The All Prior Art site, created by Alexander Reben, creates new work or prior art (evidence that an invention is already known) - making new patents harder to submit. Instead his site's randomly generated works are submitted for public use with a creative commons license.

He is looking to raise awareness of what he dubs the “antiquated patent system, and to preempt patent trolls” by scanning the entire published US manifesto of patents to algortihmically generate new work based on the strucutre, terminology and language of previous patents.

The project, spotted by Gizmodo is creating and publicly publishing "all possible new prior art, thereby making the published concepts non patent-able”.

The ambitious scheme often publishes nonsensical jargon in the hope of slinging together a functional design.

It's not a million miles from the infinite monkey theorem, that if you give enough monkeys enough keyboards, they’ll eventually give you Shakespeare.
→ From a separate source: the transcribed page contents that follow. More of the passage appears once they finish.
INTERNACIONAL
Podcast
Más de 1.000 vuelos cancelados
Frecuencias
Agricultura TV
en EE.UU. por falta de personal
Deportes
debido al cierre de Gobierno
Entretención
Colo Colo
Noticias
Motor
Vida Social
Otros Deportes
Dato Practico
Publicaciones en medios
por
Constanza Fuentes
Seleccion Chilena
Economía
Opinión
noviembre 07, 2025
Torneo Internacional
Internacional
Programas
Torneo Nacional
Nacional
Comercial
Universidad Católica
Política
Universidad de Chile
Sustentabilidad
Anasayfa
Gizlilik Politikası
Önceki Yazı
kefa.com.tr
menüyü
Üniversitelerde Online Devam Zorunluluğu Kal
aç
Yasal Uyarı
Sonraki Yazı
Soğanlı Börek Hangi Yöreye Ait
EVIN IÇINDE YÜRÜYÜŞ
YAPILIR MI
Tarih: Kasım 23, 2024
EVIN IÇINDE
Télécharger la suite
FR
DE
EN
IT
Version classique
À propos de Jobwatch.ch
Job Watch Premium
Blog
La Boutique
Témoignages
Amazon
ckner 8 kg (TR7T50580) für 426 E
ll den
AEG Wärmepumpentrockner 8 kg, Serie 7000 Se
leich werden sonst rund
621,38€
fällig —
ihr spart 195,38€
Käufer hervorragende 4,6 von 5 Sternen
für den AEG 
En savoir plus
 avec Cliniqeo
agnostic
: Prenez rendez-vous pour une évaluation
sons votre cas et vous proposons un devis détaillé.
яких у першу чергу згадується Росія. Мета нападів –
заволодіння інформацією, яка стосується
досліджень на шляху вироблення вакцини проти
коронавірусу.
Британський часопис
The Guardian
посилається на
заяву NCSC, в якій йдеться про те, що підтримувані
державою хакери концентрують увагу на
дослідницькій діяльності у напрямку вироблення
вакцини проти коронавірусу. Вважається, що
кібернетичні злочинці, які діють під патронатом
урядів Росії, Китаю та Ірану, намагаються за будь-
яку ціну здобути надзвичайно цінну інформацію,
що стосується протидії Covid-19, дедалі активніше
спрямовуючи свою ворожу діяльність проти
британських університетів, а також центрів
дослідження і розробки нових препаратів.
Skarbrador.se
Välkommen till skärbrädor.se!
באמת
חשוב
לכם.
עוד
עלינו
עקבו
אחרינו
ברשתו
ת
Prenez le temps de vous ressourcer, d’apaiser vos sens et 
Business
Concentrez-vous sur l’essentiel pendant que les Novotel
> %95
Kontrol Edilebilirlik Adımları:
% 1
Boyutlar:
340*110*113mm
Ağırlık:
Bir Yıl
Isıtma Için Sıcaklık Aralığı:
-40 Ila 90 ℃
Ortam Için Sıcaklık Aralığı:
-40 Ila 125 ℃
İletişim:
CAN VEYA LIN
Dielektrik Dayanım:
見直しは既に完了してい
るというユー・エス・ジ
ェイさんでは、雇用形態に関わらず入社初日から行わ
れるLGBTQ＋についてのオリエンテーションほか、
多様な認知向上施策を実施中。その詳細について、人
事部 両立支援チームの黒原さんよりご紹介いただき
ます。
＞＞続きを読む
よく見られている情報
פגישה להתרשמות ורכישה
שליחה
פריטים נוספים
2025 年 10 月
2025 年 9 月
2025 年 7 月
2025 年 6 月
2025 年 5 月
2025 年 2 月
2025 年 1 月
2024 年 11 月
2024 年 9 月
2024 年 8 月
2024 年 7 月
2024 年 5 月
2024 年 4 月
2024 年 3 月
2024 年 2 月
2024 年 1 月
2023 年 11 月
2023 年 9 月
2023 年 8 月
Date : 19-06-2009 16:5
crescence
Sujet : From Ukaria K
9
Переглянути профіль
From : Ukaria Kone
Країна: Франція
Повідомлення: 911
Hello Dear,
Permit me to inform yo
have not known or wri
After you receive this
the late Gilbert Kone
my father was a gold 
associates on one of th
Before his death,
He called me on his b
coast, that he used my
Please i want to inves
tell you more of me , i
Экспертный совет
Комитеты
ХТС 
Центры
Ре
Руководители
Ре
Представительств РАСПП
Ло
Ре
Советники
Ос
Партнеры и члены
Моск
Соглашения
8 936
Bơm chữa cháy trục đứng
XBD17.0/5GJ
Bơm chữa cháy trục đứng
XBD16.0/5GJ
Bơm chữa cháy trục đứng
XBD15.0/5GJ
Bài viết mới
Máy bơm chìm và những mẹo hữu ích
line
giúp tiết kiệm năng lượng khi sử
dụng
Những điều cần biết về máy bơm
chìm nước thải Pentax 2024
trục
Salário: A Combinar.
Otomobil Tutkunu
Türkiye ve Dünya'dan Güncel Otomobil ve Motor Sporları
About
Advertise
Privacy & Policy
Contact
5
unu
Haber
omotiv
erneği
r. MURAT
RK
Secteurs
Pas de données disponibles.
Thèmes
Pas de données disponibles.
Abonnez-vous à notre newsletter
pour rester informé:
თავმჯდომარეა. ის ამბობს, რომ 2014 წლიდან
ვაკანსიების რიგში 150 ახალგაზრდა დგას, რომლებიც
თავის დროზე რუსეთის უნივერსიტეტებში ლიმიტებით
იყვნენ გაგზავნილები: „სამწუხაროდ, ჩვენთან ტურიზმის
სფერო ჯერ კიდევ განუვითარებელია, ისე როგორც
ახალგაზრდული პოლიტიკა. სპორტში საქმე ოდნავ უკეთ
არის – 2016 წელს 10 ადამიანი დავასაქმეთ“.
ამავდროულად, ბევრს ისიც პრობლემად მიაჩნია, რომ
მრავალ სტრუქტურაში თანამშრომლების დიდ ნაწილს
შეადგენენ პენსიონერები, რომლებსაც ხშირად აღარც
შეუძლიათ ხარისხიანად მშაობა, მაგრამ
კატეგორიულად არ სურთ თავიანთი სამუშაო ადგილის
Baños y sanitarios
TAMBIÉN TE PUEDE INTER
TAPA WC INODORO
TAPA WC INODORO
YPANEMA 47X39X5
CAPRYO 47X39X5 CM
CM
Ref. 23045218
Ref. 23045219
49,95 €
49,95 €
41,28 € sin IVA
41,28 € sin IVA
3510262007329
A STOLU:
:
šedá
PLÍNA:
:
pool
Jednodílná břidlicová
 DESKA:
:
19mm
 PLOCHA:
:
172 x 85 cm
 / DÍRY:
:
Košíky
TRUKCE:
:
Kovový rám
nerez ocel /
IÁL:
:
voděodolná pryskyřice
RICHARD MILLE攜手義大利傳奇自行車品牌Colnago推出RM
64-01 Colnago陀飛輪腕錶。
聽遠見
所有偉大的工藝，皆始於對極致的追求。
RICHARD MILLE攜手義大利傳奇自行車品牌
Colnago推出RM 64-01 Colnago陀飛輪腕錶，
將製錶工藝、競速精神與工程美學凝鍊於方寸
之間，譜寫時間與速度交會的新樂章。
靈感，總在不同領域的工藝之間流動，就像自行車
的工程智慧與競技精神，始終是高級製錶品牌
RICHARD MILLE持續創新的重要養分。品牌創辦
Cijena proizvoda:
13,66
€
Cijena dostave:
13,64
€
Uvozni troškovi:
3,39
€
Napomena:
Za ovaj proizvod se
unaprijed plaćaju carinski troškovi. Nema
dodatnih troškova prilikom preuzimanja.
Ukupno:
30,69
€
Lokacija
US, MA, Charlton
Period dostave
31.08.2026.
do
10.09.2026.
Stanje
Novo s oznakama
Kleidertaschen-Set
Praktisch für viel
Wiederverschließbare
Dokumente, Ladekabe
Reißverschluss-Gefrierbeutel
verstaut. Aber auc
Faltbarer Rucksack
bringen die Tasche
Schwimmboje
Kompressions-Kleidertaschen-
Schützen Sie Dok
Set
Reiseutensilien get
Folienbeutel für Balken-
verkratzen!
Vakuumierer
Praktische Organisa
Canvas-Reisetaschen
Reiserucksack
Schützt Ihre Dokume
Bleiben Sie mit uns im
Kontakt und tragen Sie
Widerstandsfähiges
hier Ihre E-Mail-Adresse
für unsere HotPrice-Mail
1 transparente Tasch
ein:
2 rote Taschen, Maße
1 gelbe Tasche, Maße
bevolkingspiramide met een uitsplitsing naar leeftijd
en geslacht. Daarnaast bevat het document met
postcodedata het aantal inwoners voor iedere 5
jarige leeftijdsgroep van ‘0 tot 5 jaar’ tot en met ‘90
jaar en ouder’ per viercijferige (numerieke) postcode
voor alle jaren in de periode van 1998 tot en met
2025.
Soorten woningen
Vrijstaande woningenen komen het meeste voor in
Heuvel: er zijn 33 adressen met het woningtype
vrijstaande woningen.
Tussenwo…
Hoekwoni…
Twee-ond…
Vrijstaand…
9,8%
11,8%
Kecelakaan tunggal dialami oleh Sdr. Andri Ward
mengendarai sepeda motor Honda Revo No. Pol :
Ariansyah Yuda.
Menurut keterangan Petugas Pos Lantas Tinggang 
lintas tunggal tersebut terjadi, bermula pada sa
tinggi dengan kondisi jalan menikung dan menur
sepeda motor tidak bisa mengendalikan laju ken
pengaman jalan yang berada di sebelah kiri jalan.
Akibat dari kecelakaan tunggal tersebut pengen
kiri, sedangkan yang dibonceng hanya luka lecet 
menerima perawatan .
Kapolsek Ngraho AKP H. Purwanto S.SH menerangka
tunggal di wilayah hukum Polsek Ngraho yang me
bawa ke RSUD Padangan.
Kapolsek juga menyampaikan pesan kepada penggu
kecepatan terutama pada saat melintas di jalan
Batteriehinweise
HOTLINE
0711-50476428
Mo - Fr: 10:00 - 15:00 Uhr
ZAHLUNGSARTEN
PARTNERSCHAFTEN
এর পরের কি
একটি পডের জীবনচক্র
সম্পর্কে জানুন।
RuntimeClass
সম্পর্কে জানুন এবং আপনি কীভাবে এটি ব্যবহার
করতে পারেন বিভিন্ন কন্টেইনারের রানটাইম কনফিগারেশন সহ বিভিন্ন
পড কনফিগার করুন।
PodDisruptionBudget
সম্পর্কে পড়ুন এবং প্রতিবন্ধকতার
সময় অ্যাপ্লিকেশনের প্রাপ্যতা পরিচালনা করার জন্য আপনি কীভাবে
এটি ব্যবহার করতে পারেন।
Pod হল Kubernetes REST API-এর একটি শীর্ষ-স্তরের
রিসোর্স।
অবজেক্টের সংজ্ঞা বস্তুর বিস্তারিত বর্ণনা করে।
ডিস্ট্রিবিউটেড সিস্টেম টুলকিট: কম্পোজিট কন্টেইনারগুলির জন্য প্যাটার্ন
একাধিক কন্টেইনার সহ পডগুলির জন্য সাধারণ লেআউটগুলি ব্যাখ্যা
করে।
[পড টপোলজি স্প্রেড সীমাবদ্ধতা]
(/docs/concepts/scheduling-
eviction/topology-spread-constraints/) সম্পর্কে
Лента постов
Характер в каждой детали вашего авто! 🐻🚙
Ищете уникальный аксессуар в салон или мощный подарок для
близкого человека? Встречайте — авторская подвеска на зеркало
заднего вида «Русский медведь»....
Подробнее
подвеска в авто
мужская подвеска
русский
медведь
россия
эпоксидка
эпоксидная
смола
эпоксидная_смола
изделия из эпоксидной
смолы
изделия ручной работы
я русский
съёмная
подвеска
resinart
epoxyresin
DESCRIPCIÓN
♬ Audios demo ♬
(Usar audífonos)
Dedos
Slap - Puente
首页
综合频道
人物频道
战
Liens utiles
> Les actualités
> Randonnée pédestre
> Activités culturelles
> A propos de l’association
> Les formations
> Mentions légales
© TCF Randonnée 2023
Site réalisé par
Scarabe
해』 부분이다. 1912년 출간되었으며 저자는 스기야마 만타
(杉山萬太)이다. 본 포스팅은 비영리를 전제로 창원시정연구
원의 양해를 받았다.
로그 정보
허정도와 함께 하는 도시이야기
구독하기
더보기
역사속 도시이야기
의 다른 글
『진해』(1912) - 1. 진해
Reben added: “While most inventions generated will be nonsensical, the cost to computationally create and publish millions of ideas is nearly zero – which allows for a higher probability of possible valid prior art.”

He admitted that the deep learning could be used to create future patents based upon previously submitted entries to the US Patent Office.

To date, 1,660,000 designs have been published by the page and can be fully downloaded.